===== Exercise text

AT Day 107
Miles Today: 10.92
AT Mile: 1720.0
(Stony Brook [tent])
Part 1: The Yellow Deli Hiker Hostel (9:15am)

My heart has felt broken the last several days. No doubt that finishing the Long Trail was destabalizing, and that was to be expected. But the extent of my feelings of instability around that have been surprising.
I guess there have been a lot of pieces at play…
Someone told me that “Mercury is in retrograde” and I struggled to keep myself composed. I guess it depends on which astrologer you ask and which books they’re referencing, or which star guides maybe…
Two weeks ago was the annaversary of my wedding getting called off. Yesterday would have been our two-year annaversary and six years together. We don’t speak anymore. The last time we did was extremely bad. Some of the things that were said still haunt me.
I have to wonder if that created some trauma.
What is trauma anyways?
Yesterday was challenging for me.
It’s been difficult being with Plinko lately. It was a few days ago that he mostly stopped talking to me. Two days ago that I noticed he seemed to be no longer making eye contact when we spoke. This morning he was packed and he left.
It’s impossible for me not to wonder what I did wrong. I feel an overwhelming sense of guilt and anxiety around offending or wronging him in some way, and I don’t have the slightest idea what it was…
He walked out of the hostel with his pack and I chased down the stairs after him. He wasn’t far, but I had to shout his name twice. The first time he didn’t turn around. The second time I shouted his name he turned his head to look back over his shoulder.
I yelled out, “It’s been good hiking with you.” And he threw up a hand, with as much effort as it would have taken to throw up a middle finger. Then he kept on walking.
He left without so much as saying goodbye. After walking these mountains together for nearly a thousand miles, after planning to hike long trails together the next two summers, after everything we have shared, our parting wasn’t worth even a “goodbye.”
It’s hurt me tremendously.
I can’t help but reflect back on the departure of my exfiance and all the other abandonment scenarios that I’ve gone through. It brings back a lot. Asking what I did wrong. Wondering why they won’t speak to me. Questioning every little action and wondering if I’m saying the right thing.
It’s like the dreams I was having on the nights where I took melatonin earlier in the trail–the Kafkaesque dreams of being found guilty of something that I didn’t even know I’d done wrong.
I came out here to the Appalacahin Trail to get away from some of these kinds of feelings. But then again… “wherever you go, there you are.” It makes me wonder if maybe the lesson in this is that it isn’t a place or a circumstance that brings about these feelings, but rather something that lives inside of me.
I’m sorry if this isn’t what you wanted from a “trail journal.” I’m sorry if you came here looking for monologues about blossoming flowers and colorful sunsets. That’s not where my soul is today.
Today I’m incredibly hurt.

==========

**What this task involves:** In the trail journal entry, why did the writer come to the Appalachian Trail, and what lesson does the writer now suspect? Answer in one to three sentences.

===== Excerpted data

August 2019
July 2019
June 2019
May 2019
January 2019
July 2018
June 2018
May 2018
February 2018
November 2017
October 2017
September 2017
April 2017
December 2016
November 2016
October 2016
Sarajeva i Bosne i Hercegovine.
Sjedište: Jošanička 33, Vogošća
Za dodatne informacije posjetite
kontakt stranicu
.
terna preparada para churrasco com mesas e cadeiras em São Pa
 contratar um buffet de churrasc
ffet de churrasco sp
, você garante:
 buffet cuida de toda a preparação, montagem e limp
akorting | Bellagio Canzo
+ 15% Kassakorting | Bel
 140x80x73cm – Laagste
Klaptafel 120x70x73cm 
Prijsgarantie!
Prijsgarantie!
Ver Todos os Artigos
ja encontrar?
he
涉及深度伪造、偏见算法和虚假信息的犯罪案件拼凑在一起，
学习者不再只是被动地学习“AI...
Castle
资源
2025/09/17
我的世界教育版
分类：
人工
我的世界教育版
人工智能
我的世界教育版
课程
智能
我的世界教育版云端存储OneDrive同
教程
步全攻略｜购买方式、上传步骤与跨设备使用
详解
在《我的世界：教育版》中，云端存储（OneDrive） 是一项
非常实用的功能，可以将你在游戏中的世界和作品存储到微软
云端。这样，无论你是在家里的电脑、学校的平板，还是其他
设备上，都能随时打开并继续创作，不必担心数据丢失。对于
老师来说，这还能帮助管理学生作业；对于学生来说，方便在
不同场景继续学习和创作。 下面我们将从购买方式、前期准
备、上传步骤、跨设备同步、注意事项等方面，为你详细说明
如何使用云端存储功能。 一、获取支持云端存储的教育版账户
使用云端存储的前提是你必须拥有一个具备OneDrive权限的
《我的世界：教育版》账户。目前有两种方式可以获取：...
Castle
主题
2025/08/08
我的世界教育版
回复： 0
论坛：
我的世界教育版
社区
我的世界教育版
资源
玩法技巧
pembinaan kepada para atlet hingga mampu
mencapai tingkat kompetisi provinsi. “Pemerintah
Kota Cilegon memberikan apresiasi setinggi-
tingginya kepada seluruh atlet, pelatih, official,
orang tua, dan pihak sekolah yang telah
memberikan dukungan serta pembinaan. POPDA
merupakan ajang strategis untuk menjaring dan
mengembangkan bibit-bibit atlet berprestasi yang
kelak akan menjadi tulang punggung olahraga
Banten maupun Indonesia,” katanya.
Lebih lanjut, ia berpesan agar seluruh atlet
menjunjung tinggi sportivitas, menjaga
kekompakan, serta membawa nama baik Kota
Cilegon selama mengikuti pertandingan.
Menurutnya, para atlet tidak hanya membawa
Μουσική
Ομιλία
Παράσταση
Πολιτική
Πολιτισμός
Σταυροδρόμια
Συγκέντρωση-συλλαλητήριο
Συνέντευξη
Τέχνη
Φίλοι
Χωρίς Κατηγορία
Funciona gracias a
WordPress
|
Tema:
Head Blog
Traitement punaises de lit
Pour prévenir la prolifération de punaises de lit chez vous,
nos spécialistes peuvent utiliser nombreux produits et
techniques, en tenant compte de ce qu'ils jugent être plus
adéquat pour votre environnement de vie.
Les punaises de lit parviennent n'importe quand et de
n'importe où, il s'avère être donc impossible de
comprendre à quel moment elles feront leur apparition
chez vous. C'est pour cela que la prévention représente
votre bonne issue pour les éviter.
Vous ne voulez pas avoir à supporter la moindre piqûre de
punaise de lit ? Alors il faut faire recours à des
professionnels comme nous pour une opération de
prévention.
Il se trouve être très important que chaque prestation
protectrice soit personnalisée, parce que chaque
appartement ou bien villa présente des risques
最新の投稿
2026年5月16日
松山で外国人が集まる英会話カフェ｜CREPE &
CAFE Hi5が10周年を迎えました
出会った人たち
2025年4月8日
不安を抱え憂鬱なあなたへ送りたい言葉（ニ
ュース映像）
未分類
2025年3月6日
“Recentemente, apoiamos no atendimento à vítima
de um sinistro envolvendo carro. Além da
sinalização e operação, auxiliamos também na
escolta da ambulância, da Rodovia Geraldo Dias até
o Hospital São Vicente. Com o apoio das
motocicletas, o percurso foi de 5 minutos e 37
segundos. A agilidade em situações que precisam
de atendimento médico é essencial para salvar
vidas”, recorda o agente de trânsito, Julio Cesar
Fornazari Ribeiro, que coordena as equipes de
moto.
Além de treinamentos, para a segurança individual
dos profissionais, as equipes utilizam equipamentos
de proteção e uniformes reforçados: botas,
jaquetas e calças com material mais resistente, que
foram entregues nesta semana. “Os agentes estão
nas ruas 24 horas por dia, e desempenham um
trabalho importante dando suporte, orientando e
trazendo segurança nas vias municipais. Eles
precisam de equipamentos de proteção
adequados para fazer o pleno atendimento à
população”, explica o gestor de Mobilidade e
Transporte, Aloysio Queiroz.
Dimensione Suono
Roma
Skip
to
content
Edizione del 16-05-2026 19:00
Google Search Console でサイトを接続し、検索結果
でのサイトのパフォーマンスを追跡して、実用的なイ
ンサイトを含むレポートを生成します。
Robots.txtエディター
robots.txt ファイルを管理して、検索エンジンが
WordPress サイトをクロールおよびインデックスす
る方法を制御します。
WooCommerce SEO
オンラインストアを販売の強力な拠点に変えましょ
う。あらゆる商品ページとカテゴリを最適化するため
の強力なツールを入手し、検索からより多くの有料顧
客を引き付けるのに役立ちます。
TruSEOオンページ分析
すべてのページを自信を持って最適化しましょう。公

==========

**The answer:** The writer came to the Appalachian Trail to get away from feelings like guilt, anxiety and the pain of being abandoned. Those feelings came back anyway ("wherever you go, there you are"). So the writer suspects the lesson is that the feelings don't come from a place or a circumstance but from something that lives inside the writer.